WHAT YOU NEED TO DO: Reproduce word for word the rows from the line containing "What turn angle, in" through the line containing "Answer: approximately 45° to its right", both included.

SUPPLIED DATA:
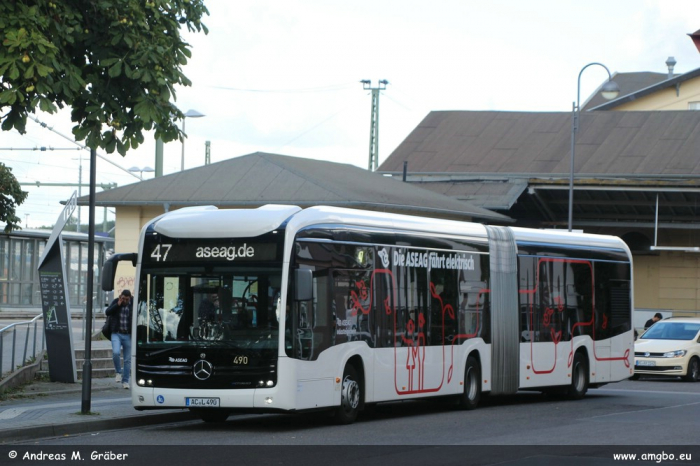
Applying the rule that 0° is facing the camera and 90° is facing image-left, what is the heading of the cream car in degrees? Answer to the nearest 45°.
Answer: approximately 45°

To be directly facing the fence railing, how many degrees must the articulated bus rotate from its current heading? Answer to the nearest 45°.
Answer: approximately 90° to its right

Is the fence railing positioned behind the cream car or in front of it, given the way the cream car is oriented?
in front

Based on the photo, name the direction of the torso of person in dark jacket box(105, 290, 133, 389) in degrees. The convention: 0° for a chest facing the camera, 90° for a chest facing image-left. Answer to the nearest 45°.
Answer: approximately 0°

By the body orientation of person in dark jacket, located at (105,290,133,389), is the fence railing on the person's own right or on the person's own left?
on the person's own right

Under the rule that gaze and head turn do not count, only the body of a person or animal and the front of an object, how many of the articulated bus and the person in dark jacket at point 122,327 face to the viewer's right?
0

---

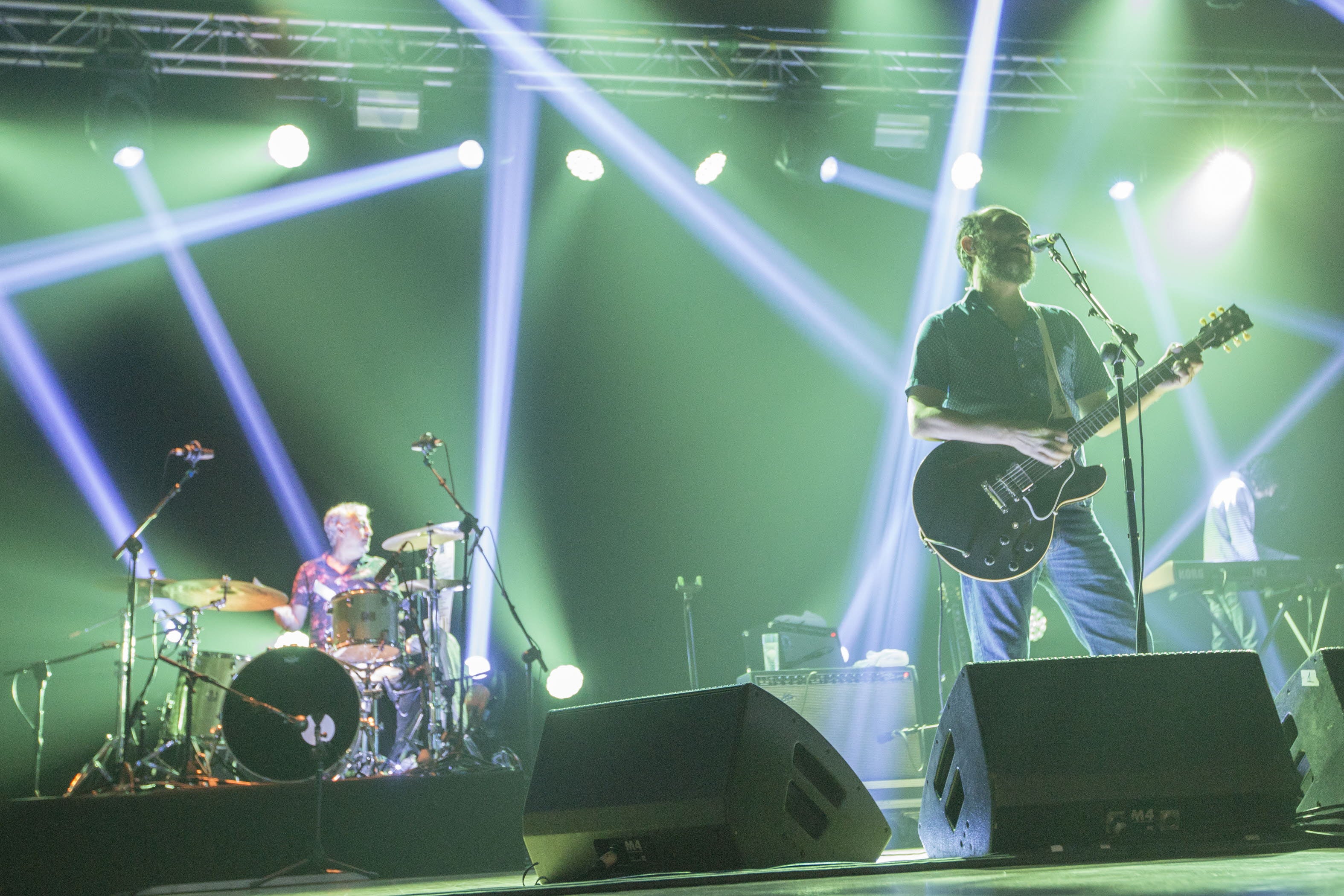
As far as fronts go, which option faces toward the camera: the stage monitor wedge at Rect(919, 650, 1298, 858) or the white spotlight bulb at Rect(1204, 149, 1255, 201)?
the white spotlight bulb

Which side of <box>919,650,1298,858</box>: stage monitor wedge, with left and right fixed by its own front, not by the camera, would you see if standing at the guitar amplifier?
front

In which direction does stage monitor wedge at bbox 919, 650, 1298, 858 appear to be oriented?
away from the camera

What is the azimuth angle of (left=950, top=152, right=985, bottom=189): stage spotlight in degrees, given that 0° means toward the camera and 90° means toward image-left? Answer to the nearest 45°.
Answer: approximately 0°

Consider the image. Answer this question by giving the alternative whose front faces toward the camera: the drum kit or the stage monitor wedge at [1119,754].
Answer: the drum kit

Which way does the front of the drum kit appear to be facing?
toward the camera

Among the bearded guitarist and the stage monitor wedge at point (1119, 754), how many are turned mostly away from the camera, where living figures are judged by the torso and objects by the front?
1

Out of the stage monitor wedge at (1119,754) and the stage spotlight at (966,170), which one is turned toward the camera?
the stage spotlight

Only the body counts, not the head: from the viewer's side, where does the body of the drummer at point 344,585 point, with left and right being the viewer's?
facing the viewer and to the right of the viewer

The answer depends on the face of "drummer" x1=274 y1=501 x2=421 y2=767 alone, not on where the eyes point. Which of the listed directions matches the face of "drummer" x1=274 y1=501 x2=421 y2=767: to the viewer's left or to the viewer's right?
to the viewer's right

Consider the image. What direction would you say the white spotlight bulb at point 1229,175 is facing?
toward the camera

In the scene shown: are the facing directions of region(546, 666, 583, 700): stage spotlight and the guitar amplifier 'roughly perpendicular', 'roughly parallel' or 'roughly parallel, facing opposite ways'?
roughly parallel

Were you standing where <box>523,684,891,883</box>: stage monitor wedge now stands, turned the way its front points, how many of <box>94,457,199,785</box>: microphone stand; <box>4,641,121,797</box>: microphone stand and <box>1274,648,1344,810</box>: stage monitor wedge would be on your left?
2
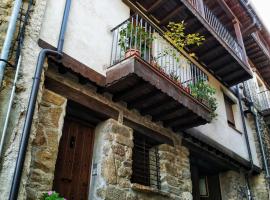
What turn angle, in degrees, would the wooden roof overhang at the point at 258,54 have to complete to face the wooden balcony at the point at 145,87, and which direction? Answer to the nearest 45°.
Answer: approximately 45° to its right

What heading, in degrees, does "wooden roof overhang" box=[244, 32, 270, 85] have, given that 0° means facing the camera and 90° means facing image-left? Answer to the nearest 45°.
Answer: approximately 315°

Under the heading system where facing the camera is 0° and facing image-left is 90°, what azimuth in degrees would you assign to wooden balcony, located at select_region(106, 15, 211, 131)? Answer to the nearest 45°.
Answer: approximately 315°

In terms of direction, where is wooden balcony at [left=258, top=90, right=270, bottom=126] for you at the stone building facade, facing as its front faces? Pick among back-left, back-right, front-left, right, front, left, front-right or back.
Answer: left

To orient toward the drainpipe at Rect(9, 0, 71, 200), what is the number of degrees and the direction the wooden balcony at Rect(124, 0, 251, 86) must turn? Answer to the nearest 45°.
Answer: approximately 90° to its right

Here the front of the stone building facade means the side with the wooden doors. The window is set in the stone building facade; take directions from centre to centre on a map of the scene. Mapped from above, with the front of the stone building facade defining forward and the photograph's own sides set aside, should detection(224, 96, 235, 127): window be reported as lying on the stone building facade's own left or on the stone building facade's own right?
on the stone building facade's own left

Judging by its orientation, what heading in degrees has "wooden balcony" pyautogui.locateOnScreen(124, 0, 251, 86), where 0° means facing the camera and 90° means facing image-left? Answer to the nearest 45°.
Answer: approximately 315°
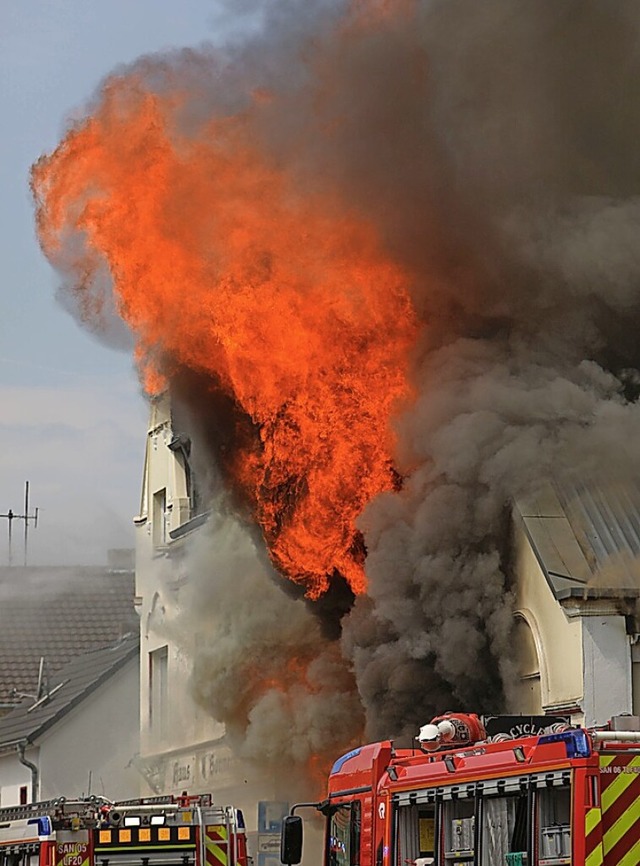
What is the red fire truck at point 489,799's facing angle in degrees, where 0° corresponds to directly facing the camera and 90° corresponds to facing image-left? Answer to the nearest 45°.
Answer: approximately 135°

RESPONSE:
What turn angle, in degrees, would the wooden roof overhang at the point at 258,54 have to complete to face the wooden balcony at the point at 145,87, and which direction? Answer to the nearest 45°.
Answer: approximately 45° to its right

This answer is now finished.